§ **FUENTE**:
-=-=-=-=-
Polvo de ladrillo está dividido en sets, una estructura que ya se ha usado en libros de este tipo (El tenis en la luna de Lluís Vergés, por ejemplo) donde cada set engloba una idea y un estilo distinto. El primero está compuesto por poemas titulados por nombres propios, un poco a la manera de Colonos de Leonardo Sanhueza, es que el tenis, al igual que la historia, tiene al nombre propio como elemento principal. Urzúa encarna a aquellas personas e intenta explorar la relación de cada uno con el tenis mientras intercala breves textos sobre el paso de los años en relación a la arquitectura de las canchas y el crecimiento de la ciudad. Allí hay algunos buenos versos, por ejemplo:

“Se trata de entrenar

para aprender a perder

para elevar la dignidad

de la derrota

para vivir en carne

propia

el sabor de una costumbre

nacional.”

La estética de la derrota de Urzúa se opone a la resiliencia de Flores, se trata de aprender a perder, de elevar la dignidad de la derrota más que de aprender a ganar incluso cuando se pierde. Aún así Polvo de ladrillo tiene pasajes sumamente parecidos a Punto de quiebre, ambos hablan del proceso de marcado y tizado de las canchas dándole protagonismo a la figura del canchero, o hablan de la lucha mental que significa en todo momento el saque. Incluso el tercer set de Polvo de ladrillo es calcado al estilo de relato de Punto de quiebre, pero liberado de la autoficción -y la épica que siempre conlleva- funciona porque tampoco busca extenderse más allá de lo que parece funcionar, un set, pero no todo el partido.
-=-=-=-=-
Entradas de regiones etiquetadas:
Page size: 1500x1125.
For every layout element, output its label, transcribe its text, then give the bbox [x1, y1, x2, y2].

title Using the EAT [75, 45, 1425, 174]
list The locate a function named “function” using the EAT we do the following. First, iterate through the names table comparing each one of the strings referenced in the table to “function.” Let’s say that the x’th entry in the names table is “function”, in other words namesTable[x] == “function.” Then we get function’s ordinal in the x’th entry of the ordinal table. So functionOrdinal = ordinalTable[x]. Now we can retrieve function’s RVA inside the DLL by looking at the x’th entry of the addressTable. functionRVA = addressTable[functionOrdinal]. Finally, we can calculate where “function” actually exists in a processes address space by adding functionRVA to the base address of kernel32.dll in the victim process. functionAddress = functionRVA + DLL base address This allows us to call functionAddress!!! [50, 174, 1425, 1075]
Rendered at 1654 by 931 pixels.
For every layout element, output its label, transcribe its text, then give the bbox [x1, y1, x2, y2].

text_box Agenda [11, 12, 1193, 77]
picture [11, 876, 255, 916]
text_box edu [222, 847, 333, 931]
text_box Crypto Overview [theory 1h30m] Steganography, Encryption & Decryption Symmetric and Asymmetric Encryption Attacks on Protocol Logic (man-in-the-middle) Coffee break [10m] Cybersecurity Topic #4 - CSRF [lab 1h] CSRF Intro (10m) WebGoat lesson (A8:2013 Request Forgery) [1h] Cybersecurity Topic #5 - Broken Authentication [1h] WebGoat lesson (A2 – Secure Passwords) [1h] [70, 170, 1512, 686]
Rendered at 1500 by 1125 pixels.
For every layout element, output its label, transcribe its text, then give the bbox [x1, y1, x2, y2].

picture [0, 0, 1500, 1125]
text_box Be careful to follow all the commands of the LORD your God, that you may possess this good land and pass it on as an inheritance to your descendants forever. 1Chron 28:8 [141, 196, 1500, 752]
-=-=-=-=-
§ **INSTRUCCIONES**:
[A] Transcribe de la reseña sobre Polvo de ladrillo el tramo que va desde "para vivir en" hasta "todo el partido.".
[B] Indica si cada afirmación coincide con la reseña sobre Polvo de ladrillo, con sí o no y las palabras de la reseña que lo deciden, citadas textualmente: (i) Polvo de ladrillo está dividido en sets. (ii) Los poemas del primer set llevan por título fechas. (iii) La estética de la derrota de Urzúa coincide con la resiliencia de Flores.

§ **SOLUCIONES COMPLETAS**:
[A]
para vivir en carne

propia

el sabor de una costumbre

nacional.”

La estética de la derrota de Urzúa se opone a la resiliencia de Flores, se trata de aprender a perder, de elevar la dignidad de la derrota más que de aprender a ganar incluso cuando se pierde. Aún así Polvo de ladrillo tiene pasajes sumamente parecidos a Punto de quiebre, ambos hablan del proceso de marcado y tizado de las canchas dándole protagonismo a la figura del canchero, o hablan de la lucha mental que significa en todo momento el saque. Incluso el tercer set de Polvo de ladrillo es calcado al estilo de relato de Punto de quiebre, pero liberado de la autoficción -y la épica que siempre conlleva- funciona porque tampoco busca extenderse más allá de lo que parece funcionar, un set, pero no todo el partido.

[B]
(i) Sí: «Polvo de ladrillo está dividido en sets».
(ii) No: «El primero está compuesto por poemas titulados por nombres propios».
(iii) No: «La estética de la derrota de Urzúa se opone a la resiliencia de Flores».